Prudery as hypocrisy
Seneca said “prudery proceeds either from vanity or hypocrisy.” Since self-esteem is the root of all desire or intention, then prudery must come from hypocrisy alone. We all think about sex, and we discuss it in secret, but publicly pretend to know nothing about it or deny that we ever think about such depraved things. The most publicly polite people I know are also the most vulgar in private company. Schopenhauer astutely said that sex is the “ever ready material for a joke because the profoundest seriousness lies at its root.” Pornographic material continue to flourish, despite the best efforts of hypocritical people, blinded by their exaggerated prurience, advertising their own moral superiority in their attempts to suppress it and patronize everyone with uptight propriety. Worse yet, innuendo and bawdy humor are given a pass, but once sex is studied in a scientific way or analyzed, out come the Moral Majority. The suppression of such material and prevention of knowledge in the circulation of prudery and vice are actually the chief cause of the so-called “evils” they pretend to wage war against.
Virtue of hypocrisy
As children we are ourselves – spontaneous, sincere, and unpretentious. But growing up, through social conditioning, we acquire a “mask” and as we become more sophisticated, this mask becomes more integrated in our character. The mask is successfully grafted on the character and we are socially disguised from one another in many ways – the stoic expressionless one or the friendly expression one.
However, we’re all self-aware beings, and if there’s a discrepancy between the role we play and our inner selves, then our consciousness will alienate the social self by condemning it as inauthentic. The social mask becomes a convenience that hides the fundamental self. The social or false self that hides the true self becomes established after a long time, and others accept it as the genuine article. Whenever we try to hide our true feelings, then the best move is to expose it, and that appears quite out of character that others will not recognize it and summarily dismiss it.
That means there are two selves that have equal claims to authenticity: the social mask and the inner self. Once we become aware of playing a part then we leave ourselves open to the charge of hypocrisy.
The original Greek term hypocrite is derived from means “to play a part.” Miguel Unamuno claims that hypocrisy used to mean a comedian or an actor, particularly in early Greek drama. Thus a hypocrite originally referred to a person who played a role without feeling it. Either one plays a role and is emotionally present or involved, and thus committed to it, or he is self-conscious and detached from it. That led to the evaluation that commitment to a role was sincere, and privileged over detachment. Once sincerity became a value judgment, that transformed hypocrisy from a psychological issue to an ethical one.

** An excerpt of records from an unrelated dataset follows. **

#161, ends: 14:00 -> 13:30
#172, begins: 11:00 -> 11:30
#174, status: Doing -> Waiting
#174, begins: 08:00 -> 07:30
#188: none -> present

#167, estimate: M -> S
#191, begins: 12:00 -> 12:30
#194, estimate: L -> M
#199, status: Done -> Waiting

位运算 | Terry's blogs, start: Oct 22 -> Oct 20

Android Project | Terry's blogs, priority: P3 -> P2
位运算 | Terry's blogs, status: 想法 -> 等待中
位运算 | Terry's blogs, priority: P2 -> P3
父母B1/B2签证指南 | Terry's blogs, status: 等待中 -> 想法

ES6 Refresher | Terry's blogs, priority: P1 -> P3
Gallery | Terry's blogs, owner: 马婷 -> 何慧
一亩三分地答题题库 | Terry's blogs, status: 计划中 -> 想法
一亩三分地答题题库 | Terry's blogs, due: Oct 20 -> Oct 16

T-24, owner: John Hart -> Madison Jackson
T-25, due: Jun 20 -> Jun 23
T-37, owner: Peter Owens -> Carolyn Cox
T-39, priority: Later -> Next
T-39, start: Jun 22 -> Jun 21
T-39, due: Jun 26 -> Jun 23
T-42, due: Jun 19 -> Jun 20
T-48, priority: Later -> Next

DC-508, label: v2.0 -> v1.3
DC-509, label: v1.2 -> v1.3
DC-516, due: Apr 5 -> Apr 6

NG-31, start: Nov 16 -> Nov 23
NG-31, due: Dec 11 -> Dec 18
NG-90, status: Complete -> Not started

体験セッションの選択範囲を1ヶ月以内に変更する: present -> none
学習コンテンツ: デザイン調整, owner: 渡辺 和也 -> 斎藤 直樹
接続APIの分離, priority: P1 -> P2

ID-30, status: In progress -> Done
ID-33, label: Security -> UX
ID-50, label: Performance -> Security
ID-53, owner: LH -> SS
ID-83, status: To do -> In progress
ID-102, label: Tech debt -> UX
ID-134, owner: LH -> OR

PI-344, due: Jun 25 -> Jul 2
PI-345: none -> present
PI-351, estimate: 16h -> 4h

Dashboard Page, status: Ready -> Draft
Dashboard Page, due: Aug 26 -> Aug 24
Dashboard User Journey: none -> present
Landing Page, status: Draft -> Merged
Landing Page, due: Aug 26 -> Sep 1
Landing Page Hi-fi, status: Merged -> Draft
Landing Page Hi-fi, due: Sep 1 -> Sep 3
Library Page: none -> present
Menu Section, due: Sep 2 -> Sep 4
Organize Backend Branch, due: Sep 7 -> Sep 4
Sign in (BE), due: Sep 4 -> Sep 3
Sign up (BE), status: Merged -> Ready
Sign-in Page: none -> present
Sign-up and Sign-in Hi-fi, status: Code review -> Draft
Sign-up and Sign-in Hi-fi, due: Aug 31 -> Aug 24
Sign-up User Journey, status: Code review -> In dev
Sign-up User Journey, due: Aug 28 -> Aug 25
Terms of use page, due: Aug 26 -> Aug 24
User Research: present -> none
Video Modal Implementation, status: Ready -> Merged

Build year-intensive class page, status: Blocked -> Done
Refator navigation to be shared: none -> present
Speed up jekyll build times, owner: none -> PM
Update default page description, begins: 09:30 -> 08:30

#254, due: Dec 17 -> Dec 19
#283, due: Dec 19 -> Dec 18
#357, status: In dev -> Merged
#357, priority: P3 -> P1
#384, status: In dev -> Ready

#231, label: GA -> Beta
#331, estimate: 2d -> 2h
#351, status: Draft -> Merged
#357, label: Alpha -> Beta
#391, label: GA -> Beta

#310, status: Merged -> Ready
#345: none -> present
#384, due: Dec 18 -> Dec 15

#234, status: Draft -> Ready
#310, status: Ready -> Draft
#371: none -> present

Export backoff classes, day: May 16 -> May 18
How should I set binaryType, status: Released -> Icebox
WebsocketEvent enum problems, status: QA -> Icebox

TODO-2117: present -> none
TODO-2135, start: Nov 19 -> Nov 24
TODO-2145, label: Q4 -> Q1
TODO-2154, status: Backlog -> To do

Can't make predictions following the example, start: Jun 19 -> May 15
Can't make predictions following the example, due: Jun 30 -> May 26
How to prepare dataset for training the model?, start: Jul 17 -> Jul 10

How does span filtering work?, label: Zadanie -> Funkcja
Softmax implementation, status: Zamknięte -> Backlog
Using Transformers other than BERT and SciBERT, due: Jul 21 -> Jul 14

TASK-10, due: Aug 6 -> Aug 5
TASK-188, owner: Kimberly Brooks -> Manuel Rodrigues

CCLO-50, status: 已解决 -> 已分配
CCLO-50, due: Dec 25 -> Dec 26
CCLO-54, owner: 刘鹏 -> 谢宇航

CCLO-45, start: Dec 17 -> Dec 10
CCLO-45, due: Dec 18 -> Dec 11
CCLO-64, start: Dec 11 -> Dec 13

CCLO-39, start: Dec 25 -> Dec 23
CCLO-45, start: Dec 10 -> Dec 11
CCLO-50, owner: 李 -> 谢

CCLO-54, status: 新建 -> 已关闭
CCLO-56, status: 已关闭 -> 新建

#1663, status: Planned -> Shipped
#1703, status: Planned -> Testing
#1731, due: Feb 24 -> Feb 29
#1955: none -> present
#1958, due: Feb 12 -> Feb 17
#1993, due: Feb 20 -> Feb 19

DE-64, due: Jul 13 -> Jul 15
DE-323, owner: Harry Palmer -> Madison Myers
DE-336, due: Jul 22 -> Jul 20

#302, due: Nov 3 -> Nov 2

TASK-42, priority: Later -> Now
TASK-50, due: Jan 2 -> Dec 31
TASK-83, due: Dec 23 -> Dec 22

But that leads to the possibility of a hypocrite who actually feel the role that they’re playing in, and some may like to be what they pretend at. Hypocrisy can become an authentic mode of existence, by starting out to pretending to be, as long the fragments that splinter the self-conscious mind are brought under control. When persona is the personage in play, and the personage is endorsed by the self to be the actual personality, then the self-consciousness no longer splinters the personality. An actor that remains self-conscious in his role will stand apart from the play, and accuse himself. But when the actor and the person is successfully blended, his hypocrisy and personality in unison, then self-consciousness is suspended and the only thing left is the personality and the act. The best hypocrite is also the actor who is not just dedicated to his role, but he’s forgotten that it is just a role. This lapse of memory is the secret to the disappearance of self-contemplation or reflective self, no longer wrapped up within itself, and he is no longer estranged from the other fragments of his ego.